協力者を順繰りに見て、はて、とユリアーナは首を傾げる。
「どうしましょう。わたくし、クレスウェルの言葉が理解できなくなったかもしれません」
「安心してくれ我が義娘。正直今何を聞いたのか僕らも分からない」
「父上に分からないのなら理解不能ですね」
「だって、華胥の公主さまがクレスウェルに来る理由なんてないじゃない? あ! もしかして、男の人にちやほやされたかったのかしら。もしかしてわたし、何度も話の邪魔をしてしまった?」
「二つとも違うわ。わたくしはお母様に依頼され、クレスウェルへ来た。歪な男女観を壊す為に」
「歪な男女観?」
マーガレットは首を傾げる。
「ずっと疑問だったの。女人尊重と言いながら、女子にはまともな教育が施されず、爵位継承においては、令嬢の夫が主体となる。これでは女は女を産めと言われているようなものだわ」
「ひどいわ王妃様! みんなは女の人を尊重してくれているのに!」
「尊重、ね。尊重している人間に対し、一も二もなく合議室への入室を禁じるかしら。武芸が出来ないと断じて武具に触れることを禁止するかしら。会話がうまくないと言って、夜会での会話を控えるように命じるかしら」
「それは、王妃様を気遣ったのよ!」
「あなたとわたくしでは気遣いの定義が大幅に異なるようね。会話をするのも疲れてきたからそろそろ黙っていただけて?」
「申し訳ありません、妃殿下。眠らせることは?」
「うーん。あまり許可したくないのだけれど」
「口を手で塞ぐのも疲れるんですよ」
「あと5分! 頑張り次第で王宮の調理人派遣!」
「引き受けましょう」
食べ物に釣られて鮮やかに掌を返したウェンリーにマーガレットを任せ、王妃はトバイアスを見た。

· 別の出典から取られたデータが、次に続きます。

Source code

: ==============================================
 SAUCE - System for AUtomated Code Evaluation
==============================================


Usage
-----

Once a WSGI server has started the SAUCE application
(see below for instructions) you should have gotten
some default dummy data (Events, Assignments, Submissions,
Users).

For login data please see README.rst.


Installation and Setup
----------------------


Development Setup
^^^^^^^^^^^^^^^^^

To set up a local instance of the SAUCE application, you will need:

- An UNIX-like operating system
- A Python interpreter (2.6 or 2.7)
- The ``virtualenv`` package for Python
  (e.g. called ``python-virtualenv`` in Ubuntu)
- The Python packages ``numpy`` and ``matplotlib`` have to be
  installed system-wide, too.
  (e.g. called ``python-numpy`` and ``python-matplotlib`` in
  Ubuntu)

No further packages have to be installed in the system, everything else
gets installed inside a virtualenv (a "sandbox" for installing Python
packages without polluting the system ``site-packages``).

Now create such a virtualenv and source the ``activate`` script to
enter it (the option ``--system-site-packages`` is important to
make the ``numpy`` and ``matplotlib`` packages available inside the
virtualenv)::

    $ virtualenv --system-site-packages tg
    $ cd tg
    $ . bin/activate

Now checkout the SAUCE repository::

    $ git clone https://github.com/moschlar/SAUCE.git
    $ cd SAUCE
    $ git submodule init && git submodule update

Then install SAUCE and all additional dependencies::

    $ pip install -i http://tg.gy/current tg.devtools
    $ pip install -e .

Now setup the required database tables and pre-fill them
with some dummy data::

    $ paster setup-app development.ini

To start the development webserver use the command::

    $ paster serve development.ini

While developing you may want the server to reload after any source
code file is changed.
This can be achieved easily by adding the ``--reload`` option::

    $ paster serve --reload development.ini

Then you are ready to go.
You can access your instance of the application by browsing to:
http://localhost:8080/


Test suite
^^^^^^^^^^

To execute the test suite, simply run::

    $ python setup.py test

「元第一国王。月の間の鍵の謎を、あなたはとうとう解かなかったわね」
「......はい」
「日の差さない部屋の太陽――その意味、今も分からないかしら?」
トバイアスは頭を巡らせる。
「......合議室の宝座でしょう」
「ええ。ユージンが諦めてあなたに提示した答え。その過程を、理解出来て?」
「......女のいない部屋の太陽」
「そう。合議室は国の中枢よ。宝座が用意されているにも関わらず、王妃は立ち入ることができない部屋。滑稽よね。無用のまま、空のまま、飾られている椅子は」
「だがっ.......それは、おま、妃殿下が教育を受けていないと思っていたからで」
「いいえ。歴代王妃、ただのひとりも、合議室に入ったことはないわ」
「!」
「あまりにも権限がない。最高位と仰がれながら、その意見は悉く無視される。そんな王妃の位に、一体何の意味があるのかしら?」
誰も答えなかった。
「それゆえに、わたくしは女に権限を与えることを、女に教育を与えることを――男と女を対等に扱うことを望みます。手始めに、わたくし、ユリアーナ・ウィステリア・クレスウェルは、ひと月後、王妃の位を退位し、女王として即位します。同時に、男児の継承権を認めます。各家は子息の才能に見合った爵位継承をなさい」
ざわり、と場が騒めく。
「私はこの国のあり方を歪だと思う。男は女の機嫌を取りながらも実権を与えずただ鑑賞物のように愛でるだけ。それは、尊重なのかしら」
王妃は目を伏せる。
「――わたくしは10年、華胥で育った。それがゆえの思考だと、理解している。それでも、どうか、自らを貶めないでほしい。学識のない、品性のない振る舞いは己の価値を落とす。男も女も、互いに対等だと認め合ってほしい。人数差ゆえ仕方ないと、そう言われるかもしれない。だが、人数差は、学識に差をつける理由になろうか。権利に、意欲に、差をつける理由になろうか。閉じ込められる、理由になろうか。わたくしはそうは思わない。たとえ1対1でなくとも、愛を感じられる関係であってほしい。話すことから始めてほしい。互いを認め合える、そんな関係になってほしい。自らを統べる者は、自らであってほしい――そう、願っている」
静まり返った広間を見て、王妃は微笑む。視界の端でとらえたマーガレットは、ただ目を丸くしていた。
「今日はわたくしの王宮帰還のためにお集りいただきありがとう。気をつけて帰るように」
王妃が踵を返す。付き従って、ユージンとノア、上王一家と皇帝一家、教皇と司祭が出ていき、罪人たちは、反対側の扉から連れられて行く。
貴族たちは沈黙に取り残され、長い間、動くことができなかった。